▶ **WHAT TO PRODUCE**:
Return every line of the data that contains the string "round".

▶ **DATA FOR THE TASK**:

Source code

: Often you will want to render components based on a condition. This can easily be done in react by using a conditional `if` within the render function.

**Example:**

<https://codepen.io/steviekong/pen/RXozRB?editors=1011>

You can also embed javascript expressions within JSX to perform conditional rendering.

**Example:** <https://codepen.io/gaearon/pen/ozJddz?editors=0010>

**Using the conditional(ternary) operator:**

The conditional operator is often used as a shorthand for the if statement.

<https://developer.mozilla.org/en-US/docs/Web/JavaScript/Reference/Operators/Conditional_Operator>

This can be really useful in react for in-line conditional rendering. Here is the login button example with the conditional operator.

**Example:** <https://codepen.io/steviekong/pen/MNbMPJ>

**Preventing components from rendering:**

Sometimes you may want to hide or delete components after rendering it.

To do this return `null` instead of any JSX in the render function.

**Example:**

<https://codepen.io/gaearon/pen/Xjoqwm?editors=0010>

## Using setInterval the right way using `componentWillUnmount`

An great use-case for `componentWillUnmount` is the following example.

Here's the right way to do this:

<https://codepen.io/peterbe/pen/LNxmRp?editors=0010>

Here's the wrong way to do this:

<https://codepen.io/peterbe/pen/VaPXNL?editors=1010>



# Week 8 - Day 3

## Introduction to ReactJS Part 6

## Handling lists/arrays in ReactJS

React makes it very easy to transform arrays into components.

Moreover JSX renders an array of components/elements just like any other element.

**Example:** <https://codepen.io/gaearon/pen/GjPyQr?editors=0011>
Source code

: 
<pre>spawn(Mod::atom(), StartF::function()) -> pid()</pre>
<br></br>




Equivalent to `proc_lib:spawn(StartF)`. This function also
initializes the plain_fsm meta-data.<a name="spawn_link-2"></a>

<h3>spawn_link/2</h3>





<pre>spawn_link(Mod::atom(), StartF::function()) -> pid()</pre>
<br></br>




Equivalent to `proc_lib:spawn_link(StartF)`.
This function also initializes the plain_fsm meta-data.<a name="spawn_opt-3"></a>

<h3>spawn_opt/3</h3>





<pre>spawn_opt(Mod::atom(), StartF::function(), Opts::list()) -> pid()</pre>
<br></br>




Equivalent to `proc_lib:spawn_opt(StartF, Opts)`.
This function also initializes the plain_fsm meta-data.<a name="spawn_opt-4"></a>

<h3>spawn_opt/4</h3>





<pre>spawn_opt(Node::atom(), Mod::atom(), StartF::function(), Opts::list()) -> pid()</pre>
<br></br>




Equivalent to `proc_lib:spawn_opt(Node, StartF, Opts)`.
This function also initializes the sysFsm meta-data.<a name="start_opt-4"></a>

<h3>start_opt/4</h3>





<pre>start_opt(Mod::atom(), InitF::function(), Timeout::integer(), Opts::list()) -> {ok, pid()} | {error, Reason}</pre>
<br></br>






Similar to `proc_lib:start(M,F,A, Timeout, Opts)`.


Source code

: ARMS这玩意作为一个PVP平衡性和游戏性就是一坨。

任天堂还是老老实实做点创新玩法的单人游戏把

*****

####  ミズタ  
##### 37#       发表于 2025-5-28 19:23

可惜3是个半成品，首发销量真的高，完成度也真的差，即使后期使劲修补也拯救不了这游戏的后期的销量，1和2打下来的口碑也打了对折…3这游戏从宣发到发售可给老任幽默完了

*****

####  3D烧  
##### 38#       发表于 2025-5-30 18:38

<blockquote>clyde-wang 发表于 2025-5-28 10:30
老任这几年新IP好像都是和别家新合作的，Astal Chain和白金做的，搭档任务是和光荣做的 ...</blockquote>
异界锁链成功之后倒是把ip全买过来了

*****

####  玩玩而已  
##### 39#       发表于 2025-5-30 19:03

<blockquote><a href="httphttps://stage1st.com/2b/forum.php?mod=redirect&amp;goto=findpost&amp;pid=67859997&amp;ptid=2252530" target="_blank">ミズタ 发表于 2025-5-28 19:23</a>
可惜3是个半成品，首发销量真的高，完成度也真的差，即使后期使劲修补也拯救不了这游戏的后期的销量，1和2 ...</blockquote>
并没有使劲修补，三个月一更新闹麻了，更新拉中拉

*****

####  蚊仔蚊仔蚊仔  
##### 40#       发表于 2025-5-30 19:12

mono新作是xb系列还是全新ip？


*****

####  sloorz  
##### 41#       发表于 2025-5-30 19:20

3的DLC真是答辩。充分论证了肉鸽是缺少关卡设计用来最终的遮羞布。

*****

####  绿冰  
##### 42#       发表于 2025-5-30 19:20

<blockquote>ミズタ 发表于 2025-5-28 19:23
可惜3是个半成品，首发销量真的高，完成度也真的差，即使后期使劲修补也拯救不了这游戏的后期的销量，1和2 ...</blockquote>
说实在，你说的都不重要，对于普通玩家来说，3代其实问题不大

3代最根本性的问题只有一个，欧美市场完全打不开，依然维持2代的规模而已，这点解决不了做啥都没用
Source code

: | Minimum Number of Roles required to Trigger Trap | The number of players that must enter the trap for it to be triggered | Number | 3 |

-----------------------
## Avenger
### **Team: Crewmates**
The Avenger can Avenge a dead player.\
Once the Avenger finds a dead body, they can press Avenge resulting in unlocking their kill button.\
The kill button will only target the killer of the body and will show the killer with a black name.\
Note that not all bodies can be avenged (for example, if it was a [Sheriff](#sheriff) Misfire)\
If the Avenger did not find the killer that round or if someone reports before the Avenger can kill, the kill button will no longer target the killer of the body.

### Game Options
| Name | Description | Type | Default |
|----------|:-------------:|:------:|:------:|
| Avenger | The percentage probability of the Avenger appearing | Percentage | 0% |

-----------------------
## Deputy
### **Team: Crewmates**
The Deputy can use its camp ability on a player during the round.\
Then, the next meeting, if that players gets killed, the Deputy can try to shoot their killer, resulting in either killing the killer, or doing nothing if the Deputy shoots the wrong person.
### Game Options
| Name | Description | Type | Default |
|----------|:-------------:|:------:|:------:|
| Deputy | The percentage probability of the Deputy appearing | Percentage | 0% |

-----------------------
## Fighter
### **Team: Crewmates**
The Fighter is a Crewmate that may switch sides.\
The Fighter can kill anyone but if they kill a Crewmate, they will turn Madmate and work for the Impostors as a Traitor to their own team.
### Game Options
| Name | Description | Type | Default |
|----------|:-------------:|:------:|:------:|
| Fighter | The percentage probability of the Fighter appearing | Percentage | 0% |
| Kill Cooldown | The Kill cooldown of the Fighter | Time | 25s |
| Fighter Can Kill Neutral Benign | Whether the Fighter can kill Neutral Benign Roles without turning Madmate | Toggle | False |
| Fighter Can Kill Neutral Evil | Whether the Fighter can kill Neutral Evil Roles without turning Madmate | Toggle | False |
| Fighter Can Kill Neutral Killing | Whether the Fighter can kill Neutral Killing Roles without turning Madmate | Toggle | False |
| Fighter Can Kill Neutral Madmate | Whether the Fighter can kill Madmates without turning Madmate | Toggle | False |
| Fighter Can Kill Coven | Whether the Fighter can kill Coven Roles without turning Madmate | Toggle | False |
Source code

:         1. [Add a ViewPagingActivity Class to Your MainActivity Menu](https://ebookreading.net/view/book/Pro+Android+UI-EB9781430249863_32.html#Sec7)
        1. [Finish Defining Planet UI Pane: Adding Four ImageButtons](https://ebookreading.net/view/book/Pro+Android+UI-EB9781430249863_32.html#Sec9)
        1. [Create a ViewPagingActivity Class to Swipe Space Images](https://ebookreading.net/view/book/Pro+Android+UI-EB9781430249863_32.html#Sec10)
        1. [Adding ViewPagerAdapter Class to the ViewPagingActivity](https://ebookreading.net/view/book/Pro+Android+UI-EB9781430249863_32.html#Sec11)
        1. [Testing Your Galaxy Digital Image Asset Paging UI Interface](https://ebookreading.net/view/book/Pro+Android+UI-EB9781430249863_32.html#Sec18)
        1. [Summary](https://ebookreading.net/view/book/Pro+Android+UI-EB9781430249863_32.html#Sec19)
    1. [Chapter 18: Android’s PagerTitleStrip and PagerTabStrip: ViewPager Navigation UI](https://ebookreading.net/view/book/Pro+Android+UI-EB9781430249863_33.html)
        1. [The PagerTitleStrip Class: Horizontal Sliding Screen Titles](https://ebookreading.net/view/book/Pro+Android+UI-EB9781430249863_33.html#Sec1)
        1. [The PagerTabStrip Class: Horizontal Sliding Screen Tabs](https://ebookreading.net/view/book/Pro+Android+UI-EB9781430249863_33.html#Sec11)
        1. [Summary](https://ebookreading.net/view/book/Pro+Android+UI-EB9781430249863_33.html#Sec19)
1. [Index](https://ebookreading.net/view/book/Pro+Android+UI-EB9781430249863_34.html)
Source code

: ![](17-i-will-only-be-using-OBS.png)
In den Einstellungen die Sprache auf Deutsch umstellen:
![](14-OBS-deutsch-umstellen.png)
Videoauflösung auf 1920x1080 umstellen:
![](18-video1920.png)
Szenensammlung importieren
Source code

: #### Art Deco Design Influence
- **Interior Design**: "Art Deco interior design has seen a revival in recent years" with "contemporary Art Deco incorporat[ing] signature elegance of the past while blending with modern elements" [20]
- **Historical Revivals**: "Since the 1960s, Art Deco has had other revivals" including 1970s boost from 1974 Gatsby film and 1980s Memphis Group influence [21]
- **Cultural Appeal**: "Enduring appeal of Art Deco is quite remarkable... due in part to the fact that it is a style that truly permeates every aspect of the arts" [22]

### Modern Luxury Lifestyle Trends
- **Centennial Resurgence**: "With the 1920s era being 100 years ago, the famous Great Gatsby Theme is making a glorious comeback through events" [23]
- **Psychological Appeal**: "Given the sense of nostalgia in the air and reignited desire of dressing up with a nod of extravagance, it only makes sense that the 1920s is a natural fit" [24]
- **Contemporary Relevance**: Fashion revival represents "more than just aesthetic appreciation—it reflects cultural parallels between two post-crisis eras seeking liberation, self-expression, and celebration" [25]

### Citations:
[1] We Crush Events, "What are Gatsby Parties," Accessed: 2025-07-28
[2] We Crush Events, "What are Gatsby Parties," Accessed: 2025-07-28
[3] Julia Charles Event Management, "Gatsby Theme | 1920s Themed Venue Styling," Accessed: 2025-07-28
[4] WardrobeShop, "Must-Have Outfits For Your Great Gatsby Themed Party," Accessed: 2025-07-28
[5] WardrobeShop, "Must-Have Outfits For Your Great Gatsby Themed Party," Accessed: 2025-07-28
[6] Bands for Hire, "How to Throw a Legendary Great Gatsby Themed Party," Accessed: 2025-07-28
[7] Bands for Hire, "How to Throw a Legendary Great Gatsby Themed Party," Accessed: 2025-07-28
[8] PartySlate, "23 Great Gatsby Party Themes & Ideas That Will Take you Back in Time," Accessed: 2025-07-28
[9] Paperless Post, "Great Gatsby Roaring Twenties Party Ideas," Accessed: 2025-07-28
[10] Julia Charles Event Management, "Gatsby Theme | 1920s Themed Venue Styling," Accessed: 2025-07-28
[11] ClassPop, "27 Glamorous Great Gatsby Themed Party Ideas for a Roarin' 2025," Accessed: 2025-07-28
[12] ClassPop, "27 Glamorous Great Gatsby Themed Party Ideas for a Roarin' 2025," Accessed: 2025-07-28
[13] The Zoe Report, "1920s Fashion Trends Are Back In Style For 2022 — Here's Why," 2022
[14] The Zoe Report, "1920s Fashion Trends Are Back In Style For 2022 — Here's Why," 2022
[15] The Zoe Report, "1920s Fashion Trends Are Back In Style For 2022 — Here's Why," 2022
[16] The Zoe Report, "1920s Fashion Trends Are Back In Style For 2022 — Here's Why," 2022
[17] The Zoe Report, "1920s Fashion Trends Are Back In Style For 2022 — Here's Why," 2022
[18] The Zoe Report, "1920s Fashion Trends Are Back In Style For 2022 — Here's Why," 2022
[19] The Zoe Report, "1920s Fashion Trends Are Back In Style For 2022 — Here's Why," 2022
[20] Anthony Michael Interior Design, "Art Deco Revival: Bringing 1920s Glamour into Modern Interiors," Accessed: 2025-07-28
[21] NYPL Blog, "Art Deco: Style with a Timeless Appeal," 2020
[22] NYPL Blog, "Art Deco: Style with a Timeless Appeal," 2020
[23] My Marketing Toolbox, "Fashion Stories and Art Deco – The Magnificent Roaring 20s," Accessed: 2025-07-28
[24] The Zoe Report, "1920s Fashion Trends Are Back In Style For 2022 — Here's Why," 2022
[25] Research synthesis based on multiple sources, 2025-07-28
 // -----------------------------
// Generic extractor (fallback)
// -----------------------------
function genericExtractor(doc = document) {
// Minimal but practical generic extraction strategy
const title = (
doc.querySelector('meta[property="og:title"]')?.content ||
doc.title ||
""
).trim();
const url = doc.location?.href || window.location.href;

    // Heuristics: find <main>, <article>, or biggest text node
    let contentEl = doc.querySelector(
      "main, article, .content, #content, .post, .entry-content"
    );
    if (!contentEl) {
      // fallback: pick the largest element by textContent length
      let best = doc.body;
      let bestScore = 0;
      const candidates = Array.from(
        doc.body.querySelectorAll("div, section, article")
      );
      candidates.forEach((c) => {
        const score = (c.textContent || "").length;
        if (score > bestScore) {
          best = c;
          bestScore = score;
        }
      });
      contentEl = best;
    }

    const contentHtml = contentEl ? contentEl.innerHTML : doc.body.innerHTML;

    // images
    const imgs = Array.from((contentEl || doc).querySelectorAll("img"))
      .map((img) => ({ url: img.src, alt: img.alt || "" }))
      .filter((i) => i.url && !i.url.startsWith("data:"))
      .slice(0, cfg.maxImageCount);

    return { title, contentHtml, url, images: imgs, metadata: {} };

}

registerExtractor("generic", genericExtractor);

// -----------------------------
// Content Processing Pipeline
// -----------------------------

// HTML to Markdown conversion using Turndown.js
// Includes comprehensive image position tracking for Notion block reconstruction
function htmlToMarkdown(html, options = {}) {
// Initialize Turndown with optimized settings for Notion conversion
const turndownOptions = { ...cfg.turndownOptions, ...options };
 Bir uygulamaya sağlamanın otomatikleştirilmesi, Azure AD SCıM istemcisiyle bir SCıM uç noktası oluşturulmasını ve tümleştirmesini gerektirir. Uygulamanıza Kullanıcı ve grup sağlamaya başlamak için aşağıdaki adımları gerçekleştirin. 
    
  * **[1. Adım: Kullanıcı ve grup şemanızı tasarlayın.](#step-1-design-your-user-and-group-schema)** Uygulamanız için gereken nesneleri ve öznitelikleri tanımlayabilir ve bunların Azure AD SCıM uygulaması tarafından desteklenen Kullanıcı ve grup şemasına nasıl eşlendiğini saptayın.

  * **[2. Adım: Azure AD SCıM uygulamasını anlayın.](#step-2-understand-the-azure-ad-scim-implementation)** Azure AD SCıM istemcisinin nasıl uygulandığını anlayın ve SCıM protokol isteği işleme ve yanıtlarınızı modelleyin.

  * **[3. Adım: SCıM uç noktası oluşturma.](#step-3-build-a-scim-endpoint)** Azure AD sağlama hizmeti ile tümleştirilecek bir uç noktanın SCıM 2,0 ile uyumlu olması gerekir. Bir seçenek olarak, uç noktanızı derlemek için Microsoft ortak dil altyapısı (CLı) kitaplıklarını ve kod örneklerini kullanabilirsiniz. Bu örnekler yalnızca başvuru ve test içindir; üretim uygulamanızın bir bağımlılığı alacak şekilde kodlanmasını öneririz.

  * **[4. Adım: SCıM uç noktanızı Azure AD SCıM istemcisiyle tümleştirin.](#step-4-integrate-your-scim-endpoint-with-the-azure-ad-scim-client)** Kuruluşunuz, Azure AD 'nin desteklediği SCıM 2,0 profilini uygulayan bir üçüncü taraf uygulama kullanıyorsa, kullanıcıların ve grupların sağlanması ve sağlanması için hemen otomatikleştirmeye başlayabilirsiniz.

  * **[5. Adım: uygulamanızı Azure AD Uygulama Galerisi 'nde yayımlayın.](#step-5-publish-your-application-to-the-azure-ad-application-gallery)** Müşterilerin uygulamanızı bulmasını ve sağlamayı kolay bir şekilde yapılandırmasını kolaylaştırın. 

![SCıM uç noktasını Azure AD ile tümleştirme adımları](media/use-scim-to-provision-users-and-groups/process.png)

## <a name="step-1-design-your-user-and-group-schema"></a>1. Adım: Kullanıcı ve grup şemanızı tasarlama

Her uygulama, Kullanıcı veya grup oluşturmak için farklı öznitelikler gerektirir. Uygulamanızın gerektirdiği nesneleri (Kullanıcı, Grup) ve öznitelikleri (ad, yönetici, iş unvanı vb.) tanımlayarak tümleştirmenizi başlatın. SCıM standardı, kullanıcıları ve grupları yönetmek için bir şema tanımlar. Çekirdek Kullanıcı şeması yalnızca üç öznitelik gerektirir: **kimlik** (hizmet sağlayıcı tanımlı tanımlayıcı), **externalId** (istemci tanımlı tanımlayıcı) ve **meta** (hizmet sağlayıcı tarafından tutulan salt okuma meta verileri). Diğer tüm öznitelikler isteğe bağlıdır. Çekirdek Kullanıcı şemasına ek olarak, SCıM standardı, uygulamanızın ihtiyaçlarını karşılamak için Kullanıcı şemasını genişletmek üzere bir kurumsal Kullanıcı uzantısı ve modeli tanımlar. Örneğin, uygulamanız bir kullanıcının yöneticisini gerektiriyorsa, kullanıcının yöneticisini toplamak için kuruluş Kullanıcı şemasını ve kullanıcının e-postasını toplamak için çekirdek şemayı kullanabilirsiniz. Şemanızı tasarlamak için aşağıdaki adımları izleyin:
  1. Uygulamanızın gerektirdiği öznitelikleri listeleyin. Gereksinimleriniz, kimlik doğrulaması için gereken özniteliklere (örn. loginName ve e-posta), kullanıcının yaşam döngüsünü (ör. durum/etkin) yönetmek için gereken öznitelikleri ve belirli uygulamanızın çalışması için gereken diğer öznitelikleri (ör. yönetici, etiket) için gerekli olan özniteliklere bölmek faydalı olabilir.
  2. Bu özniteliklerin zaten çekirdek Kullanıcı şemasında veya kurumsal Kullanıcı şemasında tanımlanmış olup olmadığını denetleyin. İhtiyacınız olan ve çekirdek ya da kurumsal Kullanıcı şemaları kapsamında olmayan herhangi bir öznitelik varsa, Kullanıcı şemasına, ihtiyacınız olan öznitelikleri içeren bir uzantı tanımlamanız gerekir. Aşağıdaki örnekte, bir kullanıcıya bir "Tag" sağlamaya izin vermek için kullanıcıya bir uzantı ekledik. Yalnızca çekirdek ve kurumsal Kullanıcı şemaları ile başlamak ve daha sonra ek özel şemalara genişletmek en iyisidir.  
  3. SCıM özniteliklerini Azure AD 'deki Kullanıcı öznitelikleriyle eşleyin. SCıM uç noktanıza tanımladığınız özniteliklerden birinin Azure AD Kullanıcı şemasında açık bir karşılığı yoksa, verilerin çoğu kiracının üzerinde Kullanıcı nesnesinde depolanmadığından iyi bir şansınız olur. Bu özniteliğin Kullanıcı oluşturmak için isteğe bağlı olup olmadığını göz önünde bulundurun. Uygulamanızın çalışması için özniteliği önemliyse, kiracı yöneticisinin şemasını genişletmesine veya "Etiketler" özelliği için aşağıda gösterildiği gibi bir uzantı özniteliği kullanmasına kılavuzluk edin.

▶ **ANSWER BOX**:
If the Avenger did not find the killer that round or if someone reports before the Avenger can kill, the kill button will no longer target the killer of the body.
The Deputy can use its camp ability on a player during the round.\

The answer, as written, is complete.